La FIFA estudia una nueva Ley del offside que podría cambiar al futbol tal como se lo conoce
Arsene Wenger, director de desarrollo del fútbol mundial, propuso un cambio en la regla que, si se aprueba en marzo, se aplicaría por primera vez en el Mundial 2026.
Puede ser una decisión que cambie completamente al fútbol tal como se lo conoce hasta ahora. Es que desde la FIFA se propuso una modificación en la Ley del offside, que se tratará en marzo del año que viene y que, si se aprueba, entrará en vigencia por primera vez en el Mundial 2026 de Estados Unidos, México y Canadá. Pero, ¿de qué se trata?
La misma es una propuesta del francés Arsene Wenger, actual director de desarrollo del fútbol mundial de la FIFA, y la International Football Association Board (IFAB), organismo que determina las reglas del juego, volvió a considerarla tras dos años, con la posibilidad latente de que sea aprobada en marzo de 2026.
Según el reglamento vigente, se considera que un jugador está en fuera de juego cuando “su cabeza, tronco o pierna (pie incluido) se encuentran, total o parcialmente, en la mitad del terreno de juego del adversario (excluyendo la línea central) y más cerca de la línea de meta contraria que el balón y el penúltimo adversario”. Vale la pena aclarar que no se tienen en cuenta ni las manos ni los brazos de los futbolistas.

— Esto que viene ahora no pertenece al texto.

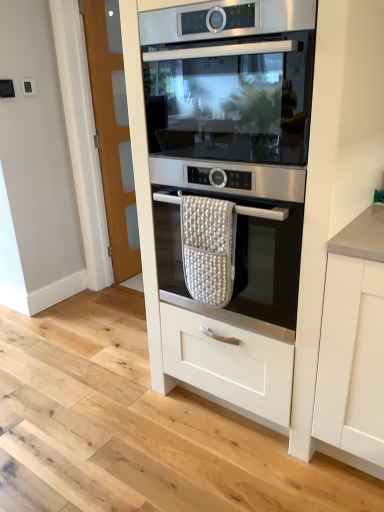
Find the location of a particular element. This screenshot has width=384, height=512. free space in front of stainless steel oven at center, marked as the second oven in a bottom-to-top arrangement is located at coordinates (241, 473).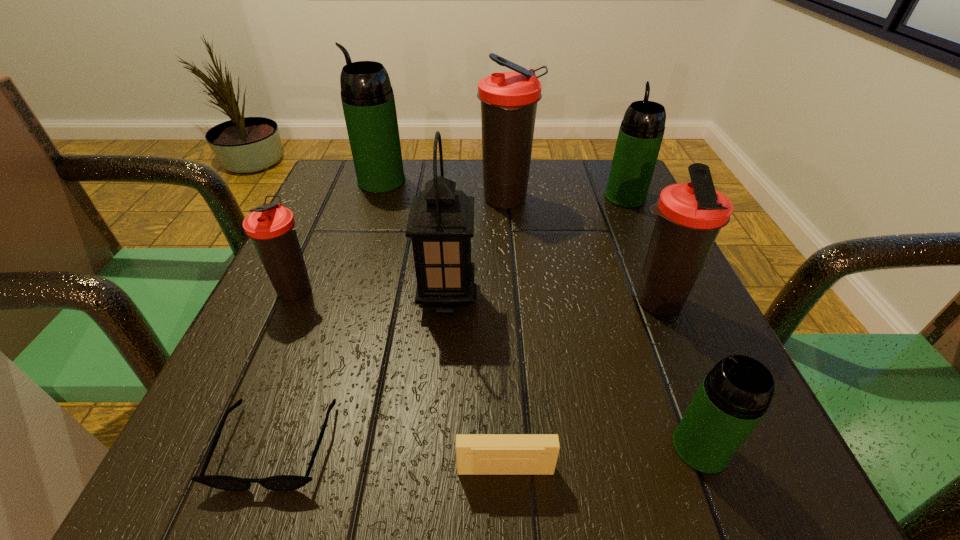
Locate an element on the screen. The height and width of the screenshot is (540, 960). the second shortest object is located at coordinates (476, 454).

Sin embargo, lo que propone el francés es que “un atacante sólo será sancionado si todo su cuerpo que puede jugar el balón está por delante del penúltimo defensor”. Osea que, si alguna parte de su cuerpo, por ejemplo el pie, el hombro o la cabeza, se encuentra en la misma línea o detrás del defensor, la jugada será válida.
En caso de aprobarse, esta norma modificaría la lógica actual y favorecería a un fútbol mucho más ofensivo. También fomentaría el espectáculo, ya que muchos goles que actualmente son anulados por posición adelantada serían convalidados, lo cual le brindaría más emoción al juego, lo haría más entretenido y atraería a una mayor cantidad de público.
La IFAB enviará esta iniciativa a votación en la Asamblea General Anual que se celebrará el 1° de marzo del 2026, la cual contará con la presencia de diversos dirigentes de FIFA, UEFA y algunas asociaciones británicas, las cuales tienen una gran injerencia a la hora de determinar las reglas del deporte.
Para que un cambio en las reglas sea aprobado, se requiere una mayoría de seis votos y, aunque los votos de los representantes de la FIFA tiene mayor peso que los del resto de las asociaciones, no existiría un consenso total alrededor de la nueva regla, por lo que su implementación aún es una incógnita. Pero en caso de aprobarse, no se aplicaría en las competiciones que ya están en marcha, sino que podría debutar en el Mundial 2026.